Stated goal 1: According to the text about the Maserati 250F, what was Birabongse's first car?
Stated goal 2: Translate this sentence from the Maserati 250F text into Spanish: "In 1932 Birabongse got his first car, a MG Magna."
Stated goal 3: Return the part of the Maserati 250F text that begins at the words "1954 French GP" and stops after "national racing colors!".

Text:
——
Maserati 250F (self-entered)

Where?

Reims

When?

1954 French GP (4 July 1954)

Why?

What has a Scandinavian woman named Barbara Grut to do with Grand Prix racing? Well, a light blue evening dress she owned gave the color for the Siamese national racing colors!

In the late 20s three members of the Siamese royal family came to England to study. They were the king's nephews, Prince Abhas, Prince Chirasakti and Prince Birabongse. Prince Birabongse Bhanutej Bhanubandh was born in 1914 and had been car-crazy since the day he as a little child had sat on the lap of the chauffeur and been allowed to steer one of the cars belonging to the royal car park. He came to England in 1927 and supervised by his older cousin Prince Chula Chakrabongse he educated at Eton and Cambridge before concentrating on sculpture. In 1932 Birabongse got his first car, a MG Magna. In 1935 after much persuasion he finally got Chula's permission to enter a Riley Imp in a race at Brooklands. The car was sent to a garage for tuning and was painted light blue after a dress of a young girl Birabongse had met. Birabongse started at Brooklands under the name "B Bira" and showed promise during the race but the car proved far too slow so it was soon replaced by a M3 Magnette. With it Bira entried several local British events.
——
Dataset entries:
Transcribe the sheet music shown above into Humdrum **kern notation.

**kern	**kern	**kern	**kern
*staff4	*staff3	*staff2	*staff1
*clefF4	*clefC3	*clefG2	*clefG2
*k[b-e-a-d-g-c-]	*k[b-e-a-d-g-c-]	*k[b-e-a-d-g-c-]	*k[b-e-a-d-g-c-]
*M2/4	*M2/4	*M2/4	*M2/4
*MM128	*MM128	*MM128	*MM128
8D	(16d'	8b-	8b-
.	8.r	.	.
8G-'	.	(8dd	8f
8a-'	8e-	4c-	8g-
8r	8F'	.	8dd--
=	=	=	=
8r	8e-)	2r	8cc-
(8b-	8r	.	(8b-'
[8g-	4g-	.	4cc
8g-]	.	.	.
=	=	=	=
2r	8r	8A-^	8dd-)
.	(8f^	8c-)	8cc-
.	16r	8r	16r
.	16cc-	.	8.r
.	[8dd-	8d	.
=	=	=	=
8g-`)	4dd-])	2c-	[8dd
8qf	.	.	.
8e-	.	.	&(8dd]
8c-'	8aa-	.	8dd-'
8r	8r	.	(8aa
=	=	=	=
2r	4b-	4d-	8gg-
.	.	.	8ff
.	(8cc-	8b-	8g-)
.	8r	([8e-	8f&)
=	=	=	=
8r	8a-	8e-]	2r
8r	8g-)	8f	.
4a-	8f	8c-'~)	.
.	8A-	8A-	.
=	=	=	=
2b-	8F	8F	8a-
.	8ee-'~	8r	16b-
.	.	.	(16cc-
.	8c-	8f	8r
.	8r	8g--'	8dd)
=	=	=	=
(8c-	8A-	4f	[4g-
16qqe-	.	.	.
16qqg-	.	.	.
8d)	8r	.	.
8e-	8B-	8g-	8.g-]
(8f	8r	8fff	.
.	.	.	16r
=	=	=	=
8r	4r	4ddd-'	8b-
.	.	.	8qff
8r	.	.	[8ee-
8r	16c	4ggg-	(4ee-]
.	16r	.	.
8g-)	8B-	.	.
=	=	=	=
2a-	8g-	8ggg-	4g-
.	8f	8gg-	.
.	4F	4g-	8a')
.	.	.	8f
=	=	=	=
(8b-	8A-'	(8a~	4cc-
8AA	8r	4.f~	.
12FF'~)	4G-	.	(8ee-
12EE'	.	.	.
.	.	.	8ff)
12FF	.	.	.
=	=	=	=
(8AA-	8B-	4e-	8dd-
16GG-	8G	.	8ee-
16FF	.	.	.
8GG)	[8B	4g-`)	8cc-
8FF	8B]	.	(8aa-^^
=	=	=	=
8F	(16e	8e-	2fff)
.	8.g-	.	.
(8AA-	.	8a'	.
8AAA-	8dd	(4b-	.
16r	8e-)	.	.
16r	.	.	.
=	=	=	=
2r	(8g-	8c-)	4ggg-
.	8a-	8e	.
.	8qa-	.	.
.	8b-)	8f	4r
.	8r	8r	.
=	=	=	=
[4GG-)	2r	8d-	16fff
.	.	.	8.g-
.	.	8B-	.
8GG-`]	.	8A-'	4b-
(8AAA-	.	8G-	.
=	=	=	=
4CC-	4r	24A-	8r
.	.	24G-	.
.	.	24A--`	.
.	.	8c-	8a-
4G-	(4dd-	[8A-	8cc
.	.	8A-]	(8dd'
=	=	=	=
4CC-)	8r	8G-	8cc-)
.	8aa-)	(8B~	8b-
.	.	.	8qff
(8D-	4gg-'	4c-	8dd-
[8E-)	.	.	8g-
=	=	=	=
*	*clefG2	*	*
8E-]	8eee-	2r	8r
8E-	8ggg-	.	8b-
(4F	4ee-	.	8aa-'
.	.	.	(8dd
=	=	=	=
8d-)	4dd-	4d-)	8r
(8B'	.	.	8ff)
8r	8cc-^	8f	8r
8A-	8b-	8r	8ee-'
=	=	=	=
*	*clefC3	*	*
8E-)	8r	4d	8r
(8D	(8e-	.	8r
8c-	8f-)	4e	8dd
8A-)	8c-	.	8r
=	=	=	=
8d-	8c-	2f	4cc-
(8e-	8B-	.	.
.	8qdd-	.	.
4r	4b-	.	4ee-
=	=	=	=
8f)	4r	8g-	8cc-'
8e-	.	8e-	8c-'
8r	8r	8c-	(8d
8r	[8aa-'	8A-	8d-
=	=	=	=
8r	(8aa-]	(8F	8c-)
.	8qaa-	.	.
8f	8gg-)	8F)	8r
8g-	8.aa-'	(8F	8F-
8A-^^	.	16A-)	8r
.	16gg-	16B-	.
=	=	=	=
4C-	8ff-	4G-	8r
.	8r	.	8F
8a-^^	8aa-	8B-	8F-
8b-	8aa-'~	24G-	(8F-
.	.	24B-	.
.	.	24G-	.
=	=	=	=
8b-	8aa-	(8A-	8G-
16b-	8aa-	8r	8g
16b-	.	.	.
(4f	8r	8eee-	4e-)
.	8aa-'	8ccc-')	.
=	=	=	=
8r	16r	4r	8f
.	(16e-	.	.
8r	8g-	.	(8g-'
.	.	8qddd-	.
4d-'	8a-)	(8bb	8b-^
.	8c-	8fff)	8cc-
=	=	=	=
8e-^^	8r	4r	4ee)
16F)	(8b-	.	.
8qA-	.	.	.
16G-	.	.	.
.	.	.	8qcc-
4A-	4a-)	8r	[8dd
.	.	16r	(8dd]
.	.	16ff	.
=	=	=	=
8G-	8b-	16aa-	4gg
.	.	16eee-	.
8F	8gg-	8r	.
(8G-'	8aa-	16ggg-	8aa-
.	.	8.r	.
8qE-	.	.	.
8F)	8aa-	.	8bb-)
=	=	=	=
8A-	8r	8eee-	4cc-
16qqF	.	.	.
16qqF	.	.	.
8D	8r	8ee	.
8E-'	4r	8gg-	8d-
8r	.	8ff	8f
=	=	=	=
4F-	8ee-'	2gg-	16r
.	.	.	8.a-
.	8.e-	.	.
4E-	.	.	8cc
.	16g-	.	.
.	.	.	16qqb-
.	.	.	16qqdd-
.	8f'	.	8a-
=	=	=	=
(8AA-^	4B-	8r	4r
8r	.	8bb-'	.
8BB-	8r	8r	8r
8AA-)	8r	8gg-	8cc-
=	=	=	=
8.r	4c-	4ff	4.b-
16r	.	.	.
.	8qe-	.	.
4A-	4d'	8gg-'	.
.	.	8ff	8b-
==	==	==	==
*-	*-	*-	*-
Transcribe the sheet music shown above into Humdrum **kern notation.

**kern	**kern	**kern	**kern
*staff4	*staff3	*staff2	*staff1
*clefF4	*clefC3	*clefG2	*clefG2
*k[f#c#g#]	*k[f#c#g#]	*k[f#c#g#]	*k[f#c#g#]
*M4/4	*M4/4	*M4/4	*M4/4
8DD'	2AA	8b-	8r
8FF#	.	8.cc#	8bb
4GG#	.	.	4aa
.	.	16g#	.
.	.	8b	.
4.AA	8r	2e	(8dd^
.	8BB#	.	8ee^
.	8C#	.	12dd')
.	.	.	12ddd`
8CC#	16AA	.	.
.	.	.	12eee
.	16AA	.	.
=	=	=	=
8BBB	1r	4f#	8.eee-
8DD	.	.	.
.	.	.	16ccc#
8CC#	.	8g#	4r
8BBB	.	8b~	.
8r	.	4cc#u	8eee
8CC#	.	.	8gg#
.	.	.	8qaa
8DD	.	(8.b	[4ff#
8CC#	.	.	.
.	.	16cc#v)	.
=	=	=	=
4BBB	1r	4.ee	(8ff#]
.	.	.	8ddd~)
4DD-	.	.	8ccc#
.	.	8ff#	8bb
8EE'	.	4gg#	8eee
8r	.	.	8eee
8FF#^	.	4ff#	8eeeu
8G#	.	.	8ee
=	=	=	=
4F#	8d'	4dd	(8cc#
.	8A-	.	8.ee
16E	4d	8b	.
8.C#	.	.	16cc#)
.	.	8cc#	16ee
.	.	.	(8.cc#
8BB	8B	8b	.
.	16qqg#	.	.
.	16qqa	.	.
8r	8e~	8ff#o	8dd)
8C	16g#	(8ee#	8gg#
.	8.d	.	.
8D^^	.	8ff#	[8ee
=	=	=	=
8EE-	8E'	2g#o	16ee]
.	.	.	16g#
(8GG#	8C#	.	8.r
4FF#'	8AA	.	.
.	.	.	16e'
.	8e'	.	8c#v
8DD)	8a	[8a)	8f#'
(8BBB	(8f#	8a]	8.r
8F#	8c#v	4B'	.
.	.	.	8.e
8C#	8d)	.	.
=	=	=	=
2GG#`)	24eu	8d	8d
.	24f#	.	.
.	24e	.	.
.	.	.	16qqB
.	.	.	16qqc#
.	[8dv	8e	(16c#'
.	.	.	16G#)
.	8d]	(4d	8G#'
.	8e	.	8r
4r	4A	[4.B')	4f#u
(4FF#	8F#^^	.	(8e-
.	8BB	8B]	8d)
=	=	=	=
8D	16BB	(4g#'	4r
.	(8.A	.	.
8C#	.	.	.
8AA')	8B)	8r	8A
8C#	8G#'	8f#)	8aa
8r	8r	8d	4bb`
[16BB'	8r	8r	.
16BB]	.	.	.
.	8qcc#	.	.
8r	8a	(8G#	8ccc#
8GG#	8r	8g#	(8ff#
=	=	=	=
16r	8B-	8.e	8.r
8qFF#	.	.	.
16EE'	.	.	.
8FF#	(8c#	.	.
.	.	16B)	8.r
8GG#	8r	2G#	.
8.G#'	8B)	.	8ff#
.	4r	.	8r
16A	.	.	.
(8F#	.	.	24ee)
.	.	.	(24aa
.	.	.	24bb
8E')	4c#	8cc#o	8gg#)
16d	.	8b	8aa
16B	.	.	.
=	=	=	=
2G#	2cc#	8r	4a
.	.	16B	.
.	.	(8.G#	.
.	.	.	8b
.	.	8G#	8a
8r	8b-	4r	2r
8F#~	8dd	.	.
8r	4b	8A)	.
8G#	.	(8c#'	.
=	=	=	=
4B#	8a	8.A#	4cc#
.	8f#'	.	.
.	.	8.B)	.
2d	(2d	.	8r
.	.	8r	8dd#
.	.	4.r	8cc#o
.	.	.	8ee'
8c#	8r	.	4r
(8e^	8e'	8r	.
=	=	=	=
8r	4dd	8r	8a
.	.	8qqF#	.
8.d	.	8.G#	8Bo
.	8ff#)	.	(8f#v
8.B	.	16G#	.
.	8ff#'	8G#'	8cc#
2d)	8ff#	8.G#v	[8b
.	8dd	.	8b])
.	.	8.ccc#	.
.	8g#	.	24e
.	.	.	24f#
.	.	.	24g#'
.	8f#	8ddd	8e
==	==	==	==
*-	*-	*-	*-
——
Finished answer 1: A MG Magna, which he got in 1932.

Finished answer 2: En 1932, Birabongse consiguió su primer coche, un MG Magna.

Finished answer 3:
1954 French GP (4 July 1954)

Why?

What has a Scandinavian woman named Barbara Grut to do with Grand Prix racing? Well, a light blue evening dress she owned gave the color for the Siamese national racing colors!